#### TASK DESCRIPTION:
From the records below, set down exactly the lines starting with the line that contains "pinky dip: (523, 346)" and going on through the line that contains "pinky pip: (648, 331)". Nothing else is wanted.

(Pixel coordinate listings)
———

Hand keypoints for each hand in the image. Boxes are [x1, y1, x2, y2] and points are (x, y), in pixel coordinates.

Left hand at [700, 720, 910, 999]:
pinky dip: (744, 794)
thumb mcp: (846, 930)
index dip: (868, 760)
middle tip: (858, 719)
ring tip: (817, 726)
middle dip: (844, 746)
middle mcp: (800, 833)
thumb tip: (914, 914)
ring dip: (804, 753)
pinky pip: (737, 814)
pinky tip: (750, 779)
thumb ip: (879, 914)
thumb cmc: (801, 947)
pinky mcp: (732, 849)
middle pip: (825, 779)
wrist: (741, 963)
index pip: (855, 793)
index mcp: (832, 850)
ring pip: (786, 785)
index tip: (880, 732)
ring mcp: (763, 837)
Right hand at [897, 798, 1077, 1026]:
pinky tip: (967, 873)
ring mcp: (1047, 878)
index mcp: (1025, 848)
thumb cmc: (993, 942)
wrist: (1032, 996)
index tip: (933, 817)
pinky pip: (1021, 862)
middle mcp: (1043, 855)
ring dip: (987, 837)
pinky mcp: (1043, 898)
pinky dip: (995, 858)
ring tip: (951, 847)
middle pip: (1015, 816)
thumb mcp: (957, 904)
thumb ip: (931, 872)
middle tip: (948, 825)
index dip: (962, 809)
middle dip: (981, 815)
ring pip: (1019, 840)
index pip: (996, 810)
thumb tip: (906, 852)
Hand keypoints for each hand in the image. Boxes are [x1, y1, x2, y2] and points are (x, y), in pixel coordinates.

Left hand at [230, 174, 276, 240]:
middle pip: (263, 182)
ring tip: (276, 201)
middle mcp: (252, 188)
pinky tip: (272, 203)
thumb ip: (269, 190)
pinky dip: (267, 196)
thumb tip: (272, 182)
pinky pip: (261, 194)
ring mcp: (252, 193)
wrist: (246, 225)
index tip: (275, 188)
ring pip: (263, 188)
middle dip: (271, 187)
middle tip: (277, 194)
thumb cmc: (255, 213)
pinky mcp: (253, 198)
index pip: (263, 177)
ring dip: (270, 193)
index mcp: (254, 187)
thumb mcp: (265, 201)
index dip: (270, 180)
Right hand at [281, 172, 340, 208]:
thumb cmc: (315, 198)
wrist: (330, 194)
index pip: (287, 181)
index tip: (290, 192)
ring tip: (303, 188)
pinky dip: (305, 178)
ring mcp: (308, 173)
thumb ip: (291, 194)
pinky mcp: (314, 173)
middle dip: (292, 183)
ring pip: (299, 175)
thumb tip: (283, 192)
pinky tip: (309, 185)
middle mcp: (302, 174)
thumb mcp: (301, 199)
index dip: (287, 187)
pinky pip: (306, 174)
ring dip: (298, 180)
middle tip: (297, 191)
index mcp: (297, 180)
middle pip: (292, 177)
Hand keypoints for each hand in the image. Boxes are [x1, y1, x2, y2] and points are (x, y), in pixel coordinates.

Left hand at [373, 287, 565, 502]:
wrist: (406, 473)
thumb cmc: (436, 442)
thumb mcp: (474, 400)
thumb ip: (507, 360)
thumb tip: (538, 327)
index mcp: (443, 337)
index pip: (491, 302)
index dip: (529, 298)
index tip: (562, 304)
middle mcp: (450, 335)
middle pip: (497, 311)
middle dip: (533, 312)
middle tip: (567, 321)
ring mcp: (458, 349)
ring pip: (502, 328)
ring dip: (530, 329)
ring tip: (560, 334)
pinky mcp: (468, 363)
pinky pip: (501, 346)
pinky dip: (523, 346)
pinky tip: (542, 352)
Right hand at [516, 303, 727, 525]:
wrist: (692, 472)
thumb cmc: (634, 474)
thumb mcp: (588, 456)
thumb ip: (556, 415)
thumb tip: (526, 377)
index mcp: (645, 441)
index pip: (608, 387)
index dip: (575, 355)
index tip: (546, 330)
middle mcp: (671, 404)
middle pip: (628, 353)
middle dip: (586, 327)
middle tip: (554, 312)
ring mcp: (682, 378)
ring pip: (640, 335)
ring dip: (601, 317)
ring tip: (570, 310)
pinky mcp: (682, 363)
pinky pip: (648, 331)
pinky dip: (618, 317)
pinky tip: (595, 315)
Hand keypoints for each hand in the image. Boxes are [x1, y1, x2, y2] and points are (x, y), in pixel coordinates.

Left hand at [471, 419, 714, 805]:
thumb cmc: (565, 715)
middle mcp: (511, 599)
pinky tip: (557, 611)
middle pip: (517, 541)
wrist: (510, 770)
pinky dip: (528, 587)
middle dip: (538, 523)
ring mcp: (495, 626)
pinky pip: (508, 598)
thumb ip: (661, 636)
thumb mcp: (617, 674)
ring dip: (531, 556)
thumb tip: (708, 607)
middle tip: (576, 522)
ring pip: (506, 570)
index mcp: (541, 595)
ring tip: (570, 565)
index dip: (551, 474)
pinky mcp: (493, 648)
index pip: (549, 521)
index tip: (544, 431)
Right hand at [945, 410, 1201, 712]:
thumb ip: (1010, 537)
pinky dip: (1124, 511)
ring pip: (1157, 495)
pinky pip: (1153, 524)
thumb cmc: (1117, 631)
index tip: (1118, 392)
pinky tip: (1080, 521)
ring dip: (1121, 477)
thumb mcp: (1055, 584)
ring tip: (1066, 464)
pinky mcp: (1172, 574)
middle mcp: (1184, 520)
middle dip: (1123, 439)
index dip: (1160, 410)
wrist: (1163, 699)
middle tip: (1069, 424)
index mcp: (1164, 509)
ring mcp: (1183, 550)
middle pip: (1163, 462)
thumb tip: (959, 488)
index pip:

———

#### COMPLETED TASK:
pinky dip: (523, 346)
pinky tip: (542, 352)
Right hand at [516, 303, 727, 525]:
wrist: (692, 472)
thumb cmc: (634, 474)
thumb mcp: (588, 456)
thumb ip: (556, 415)
thumb tip: (526, 377)
index mcp: (645, 441)
index pip: (608, 387)
index dip: (575, 355)
index tip: (546, 330)
middle mcp: (671, 404)
middle pip: (628, 353)
middle dip: (586, 327)
middle tip: (554, 312)
ring mcp: (682, 378)
ring pip: (640, 335)
ring dip: (601, 317)
ring tip: (570, 310)
pinky mcp: (682, 363)
pinky pip: (648, 331)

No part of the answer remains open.